Time-course evaluation of the quantitative antigen test for severe acute respiratory syndrome coronavirus 2: The potential contribution to alleviating isolation of COVID-19 patients.

INTRODUCTION

The automated quantitative antigen test (QAT), which detects severe acute respiratory syndrome coronavirus 2 (SARS-CoV-2), is suitable for mass screening. However, its diagnostic capability differentiated by time from onset and potential contribution to infectivity assessment have not been fully investigated.

METHODS

A retrospective, observational study using nasopharyngeal swab specimens from coronavirus disease (COVID-19) inpatients was conducted using Lumipulse SARS-CoV-2 antigen test. Diagnostic accuracy was examined for the early (up to 10 days after onset) and late (over 10 days after onset) stages.

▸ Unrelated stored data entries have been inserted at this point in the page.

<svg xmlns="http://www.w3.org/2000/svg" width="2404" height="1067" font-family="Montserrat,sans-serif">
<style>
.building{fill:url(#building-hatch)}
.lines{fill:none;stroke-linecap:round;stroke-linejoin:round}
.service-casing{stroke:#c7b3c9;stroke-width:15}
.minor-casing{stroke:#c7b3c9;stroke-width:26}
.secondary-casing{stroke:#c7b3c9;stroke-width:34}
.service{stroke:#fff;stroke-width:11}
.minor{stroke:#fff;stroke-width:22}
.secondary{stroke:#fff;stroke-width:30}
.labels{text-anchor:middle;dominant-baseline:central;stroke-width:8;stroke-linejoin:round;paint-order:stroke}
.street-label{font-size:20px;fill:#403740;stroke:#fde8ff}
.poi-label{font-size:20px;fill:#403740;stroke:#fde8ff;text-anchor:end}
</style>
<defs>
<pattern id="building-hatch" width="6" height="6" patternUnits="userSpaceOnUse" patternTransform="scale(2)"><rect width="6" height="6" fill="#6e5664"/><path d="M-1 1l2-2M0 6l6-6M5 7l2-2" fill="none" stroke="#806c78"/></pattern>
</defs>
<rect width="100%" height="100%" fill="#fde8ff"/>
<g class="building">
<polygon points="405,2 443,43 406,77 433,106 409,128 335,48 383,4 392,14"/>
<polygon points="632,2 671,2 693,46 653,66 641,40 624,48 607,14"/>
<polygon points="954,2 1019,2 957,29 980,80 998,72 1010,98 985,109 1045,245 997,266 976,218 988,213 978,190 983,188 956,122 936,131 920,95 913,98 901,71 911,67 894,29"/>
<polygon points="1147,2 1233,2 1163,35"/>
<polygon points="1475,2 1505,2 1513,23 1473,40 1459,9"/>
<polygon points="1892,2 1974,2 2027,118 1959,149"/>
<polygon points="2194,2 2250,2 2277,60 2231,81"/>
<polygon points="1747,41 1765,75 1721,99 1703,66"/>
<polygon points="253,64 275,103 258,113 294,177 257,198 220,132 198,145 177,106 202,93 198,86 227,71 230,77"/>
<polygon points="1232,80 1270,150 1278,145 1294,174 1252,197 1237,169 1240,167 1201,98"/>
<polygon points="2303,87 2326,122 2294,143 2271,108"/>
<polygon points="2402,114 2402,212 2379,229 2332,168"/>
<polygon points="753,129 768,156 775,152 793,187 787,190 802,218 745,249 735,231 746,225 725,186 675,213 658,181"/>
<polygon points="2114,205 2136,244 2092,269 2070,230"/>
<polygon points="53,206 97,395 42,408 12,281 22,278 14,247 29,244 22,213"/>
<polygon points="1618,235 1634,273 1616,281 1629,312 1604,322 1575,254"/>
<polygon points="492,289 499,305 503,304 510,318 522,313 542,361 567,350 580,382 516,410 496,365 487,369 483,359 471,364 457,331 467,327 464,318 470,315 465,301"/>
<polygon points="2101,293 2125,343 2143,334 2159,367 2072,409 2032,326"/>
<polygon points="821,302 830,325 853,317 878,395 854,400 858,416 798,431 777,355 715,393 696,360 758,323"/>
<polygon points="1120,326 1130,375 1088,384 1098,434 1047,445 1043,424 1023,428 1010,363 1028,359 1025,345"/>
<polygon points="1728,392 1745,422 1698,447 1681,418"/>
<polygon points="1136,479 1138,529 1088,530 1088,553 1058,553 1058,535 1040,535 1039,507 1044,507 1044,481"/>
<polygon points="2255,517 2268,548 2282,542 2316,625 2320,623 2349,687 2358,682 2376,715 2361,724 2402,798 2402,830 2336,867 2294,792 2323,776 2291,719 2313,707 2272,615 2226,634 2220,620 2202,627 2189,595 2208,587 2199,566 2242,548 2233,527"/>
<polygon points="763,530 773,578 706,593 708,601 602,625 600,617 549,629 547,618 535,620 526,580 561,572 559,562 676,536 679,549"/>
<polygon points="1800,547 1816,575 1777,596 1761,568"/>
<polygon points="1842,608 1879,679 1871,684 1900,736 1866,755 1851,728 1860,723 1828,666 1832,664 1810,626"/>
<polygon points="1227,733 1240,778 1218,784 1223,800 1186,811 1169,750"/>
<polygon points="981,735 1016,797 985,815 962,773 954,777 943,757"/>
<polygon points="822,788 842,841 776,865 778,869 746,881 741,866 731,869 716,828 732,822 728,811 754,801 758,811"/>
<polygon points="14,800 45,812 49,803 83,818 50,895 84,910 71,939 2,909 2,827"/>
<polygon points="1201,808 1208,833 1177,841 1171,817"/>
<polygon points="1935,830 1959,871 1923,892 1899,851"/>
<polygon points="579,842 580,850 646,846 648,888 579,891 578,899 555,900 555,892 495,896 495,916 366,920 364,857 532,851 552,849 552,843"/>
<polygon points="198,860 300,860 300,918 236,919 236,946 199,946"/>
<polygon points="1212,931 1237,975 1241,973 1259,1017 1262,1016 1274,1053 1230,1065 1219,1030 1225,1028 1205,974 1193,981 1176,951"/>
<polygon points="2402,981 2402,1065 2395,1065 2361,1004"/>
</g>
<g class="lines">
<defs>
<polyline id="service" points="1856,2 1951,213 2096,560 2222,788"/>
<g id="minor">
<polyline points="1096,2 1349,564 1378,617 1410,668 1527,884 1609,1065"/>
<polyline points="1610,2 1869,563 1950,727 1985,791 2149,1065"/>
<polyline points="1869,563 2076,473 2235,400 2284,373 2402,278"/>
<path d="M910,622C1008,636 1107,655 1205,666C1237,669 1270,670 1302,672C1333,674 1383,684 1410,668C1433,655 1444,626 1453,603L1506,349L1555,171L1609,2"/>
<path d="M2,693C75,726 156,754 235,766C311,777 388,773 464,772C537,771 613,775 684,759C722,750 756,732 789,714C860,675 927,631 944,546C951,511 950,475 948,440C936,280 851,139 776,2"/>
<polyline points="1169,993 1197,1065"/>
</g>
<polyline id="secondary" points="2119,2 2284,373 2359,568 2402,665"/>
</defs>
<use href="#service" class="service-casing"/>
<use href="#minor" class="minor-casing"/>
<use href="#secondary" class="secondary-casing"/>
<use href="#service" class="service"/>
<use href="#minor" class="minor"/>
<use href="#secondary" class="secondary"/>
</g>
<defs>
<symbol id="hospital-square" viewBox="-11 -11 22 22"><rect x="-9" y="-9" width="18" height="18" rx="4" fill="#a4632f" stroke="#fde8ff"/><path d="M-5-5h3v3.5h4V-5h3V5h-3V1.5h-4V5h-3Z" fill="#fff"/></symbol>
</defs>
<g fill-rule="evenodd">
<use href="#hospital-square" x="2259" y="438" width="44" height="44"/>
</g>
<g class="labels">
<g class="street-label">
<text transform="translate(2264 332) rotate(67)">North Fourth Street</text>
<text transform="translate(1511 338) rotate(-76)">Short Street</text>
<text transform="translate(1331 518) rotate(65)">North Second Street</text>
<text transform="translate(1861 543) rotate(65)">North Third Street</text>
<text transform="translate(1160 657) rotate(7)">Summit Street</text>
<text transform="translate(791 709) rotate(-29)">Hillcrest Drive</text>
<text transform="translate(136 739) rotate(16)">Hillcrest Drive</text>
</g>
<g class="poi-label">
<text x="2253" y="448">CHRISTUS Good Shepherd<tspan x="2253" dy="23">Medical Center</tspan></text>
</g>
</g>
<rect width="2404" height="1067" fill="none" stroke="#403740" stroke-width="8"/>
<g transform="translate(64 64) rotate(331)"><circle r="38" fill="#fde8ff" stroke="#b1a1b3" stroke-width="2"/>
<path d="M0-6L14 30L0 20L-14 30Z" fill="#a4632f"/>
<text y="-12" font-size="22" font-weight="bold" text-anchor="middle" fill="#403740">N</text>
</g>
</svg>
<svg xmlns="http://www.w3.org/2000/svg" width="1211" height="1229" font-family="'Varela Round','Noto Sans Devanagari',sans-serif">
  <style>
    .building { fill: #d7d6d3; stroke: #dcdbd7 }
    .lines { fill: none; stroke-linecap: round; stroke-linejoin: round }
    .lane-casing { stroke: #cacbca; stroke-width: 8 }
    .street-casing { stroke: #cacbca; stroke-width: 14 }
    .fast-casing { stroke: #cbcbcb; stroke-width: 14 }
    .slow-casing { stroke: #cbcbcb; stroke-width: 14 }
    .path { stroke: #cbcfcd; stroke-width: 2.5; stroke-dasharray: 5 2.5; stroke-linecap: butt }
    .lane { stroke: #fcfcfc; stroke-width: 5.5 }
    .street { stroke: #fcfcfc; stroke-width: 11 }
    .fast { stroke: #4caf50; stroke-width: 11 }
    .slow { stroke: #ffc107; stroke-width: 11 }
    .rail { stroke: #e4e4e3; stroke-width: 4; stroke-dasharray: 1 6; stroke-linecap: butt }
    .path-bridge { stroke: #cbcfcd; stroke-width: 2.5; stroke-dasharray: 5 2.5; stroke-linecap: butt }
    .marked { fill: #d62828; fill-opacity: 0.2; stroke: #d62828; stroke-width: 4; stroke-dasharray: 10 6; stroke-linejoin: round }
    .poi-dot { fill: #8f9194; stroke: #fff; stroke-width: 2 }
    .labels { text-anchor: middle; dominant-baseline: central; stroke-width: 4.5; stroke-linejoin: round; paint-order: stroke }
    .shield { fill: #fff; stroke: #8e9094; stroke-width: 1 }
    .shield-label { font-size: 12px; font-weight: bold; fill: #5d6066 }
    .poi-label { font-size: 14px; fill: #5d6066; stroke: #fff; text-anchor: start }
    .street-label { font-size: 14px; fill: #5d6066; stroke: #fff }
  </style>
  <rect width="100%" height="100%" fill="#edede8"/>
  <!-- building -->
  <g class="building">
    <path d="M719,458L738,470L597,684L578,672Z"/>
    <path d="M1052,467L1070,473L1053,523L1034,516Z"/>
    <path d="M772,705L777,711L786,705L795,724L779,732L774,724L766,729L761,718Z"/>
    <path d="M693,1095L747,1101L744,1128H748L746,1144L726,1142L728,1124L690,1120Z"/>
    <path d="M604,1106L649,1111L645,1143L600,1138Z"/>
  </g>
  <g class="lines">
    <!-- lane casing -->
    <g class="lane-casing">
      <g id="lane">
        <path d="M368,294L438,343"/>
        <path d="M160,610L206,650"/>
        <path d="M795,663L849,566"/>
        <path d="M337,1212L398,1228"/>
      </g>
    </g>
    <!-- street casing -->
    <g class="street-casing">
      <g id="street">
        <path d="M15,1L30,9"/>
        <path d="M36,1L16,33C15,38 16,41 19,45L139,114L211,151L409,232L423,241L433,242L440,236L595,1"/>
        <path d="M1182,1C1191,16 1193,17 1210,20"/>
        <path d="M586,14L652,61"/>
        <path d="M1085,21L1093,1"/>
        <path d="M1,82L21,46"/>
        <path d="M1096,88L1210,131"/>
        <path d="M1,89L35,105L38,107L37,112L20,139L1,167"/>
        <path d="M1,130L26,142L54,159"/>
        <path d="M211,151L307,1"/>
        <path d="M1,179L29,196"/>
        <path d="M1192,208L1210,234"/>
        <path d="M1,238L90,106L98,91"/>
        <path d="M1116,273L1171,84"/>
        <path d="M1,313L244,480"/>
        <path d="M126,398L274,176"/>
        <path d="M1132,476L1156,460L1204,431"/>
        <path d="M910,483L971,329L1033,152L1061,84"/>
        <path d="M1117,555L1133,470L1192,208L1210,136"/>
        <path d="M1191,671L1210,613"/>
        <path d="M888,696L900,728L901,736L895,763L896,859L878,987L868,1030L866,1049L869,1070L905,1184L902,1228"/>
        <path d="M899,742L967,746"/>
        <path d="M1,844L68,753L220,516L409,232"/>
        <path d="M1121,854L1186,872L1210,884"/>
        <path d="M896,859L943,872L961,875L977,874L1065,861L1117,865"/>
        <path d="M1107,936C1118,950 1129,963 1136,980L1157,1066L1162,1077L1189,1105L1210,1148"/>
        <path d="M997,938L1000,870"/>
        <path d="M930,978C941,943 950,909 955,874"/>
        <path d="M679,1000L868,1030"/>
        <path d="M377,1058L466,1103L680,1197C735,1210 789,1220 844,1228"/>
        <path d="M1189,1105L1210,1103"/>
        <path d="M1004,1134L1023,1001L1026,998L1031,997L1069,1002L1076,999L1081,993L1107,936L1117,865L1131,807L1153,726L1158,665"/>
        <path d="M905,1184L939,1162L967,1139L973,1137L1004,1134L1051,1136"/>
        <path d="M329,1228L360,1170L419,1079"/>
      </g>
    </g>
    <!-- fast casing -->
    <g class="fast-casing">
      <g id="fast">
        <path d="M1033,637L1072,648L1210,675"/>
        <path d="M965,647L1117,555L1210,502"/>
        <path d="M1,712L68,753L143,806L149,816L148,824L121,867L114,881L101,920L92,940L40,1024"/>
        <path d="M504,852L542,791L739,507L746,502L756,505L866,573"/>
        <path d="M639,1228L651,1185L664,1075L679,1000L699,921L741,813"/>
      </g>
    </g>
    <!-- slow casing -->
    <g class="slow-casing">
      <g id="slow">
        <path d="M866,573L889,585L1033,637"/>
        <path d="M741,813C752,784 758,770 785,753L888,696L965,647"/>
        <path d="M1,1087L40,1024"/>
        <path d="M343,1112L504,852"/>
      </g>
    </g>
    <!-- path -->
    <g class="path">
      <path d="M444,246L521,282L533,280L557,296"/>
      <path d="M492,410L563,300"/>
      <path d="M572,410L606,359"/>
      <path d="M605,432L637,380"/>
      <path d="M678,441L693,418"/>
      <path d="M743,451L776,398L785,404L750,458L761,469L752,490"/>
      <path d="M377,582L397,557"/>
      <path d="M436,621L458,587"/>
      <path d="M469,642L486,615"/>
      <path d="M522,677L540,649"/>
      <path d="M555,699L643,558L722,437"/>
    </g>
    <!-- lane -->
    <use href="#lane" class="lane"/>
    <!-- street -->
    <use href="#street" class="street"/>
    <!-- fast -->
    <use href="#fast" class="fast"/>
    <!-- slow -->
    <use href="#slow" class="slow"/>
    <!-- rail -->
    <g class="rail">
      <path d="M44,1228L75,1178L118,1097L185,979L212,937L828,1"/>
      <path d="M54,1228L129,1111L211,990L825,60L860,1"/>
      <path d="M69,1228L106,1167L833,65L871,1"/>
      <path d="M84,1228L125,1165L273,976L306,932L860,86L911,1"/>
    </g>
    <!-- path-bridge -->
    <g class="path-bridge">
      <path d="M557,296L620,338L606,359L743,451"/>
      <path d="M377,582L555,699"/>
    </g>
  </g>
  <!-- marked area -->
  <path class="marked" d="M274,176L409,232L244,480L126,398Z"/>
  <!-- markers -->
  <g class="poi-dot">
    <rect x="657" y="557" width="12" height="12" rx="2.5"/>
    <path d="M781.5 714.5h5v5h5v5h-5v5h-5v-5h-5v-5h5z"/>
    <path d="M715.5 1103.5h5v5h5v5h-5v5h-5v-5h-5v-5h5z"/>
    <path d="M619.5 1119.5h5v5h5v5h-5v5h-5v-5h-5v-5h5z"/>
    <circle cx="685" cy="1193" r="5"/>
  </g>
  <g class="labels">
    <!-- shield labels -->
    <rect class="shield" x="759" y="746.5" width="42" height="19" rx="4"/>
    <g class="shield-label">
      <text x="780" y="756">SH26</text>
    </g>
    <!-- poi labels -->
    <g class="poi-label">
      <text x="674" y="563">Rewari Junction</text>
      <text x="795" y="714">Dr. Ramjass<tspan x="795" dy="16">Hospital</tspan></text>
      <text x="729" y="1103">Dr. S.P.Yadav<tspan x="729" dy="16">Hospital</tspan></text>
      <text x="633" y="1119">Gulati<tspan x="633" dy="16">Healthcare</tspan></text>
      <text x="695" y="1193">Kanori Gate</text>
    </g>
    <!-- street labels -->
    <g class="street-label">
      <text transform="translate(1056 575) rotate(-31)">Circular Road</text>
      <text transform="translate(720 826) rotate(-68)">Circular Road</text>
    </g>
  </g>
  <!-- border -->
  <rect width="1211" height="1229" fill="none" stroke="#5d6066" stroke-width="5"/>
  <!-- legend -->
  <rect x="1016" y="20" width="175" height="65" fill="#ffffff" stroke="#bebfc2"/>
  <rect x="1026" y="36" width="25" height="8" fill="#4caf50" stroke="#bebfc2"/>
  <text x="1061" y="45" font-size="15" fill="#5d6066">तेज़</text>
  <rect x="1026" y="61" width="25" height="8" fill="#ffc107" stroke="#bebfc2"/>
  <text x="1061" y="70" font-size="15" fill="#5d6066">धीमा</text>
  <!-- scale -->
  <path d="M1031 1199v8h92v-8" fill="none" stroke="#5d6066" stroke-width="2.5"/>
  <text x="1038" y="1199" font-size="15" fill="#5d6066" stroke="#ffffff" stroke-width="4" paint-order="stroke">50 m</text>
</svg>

Time-course QAT changes and reverse-transcription quantitative polymerase chain reaction tests results were displayed as locally estimated scatterplot smoothing curve, and receiver operating characteristic curve (ROC) analysis was used to determine the appropriate cutoff value for differentiating the early and late stages.

RESULTS

We obtained 100 specimens from 68 COVID-19 patients, including 51 early-stage and 49 late-stage specimens. QAT sensitivity and specificity were 0.82 (0.72-0.90) and 0.95 (0.75-0.99) for all periods, 0.93 (0.82-0.98) and 1.00 (0.39-1.00) for the early stage, and 0.66 (0.48-0.82) and 0.93 (0.69-0.99) for the late stage, respectively. The ROC analysis indicated an ideal cutoff value of 6.93 pg/mL for distinguishing early-from late-stage specimens. The sensitivity, specificity, positive predictive value, and negative predictive value for predicting the late stage were 0.76 (0.61-0.87), 0.76 (0.63-0.87), 0.76 (0.61-0.87), and 0.76 (0.63-0.87).

CONCLUSIONS

QAT has favorable diagnostic accuracy in the early COVID-19 stages. In addition, an appropriate cutoff point can potentially facilitate rapid identification of noncontagious patients.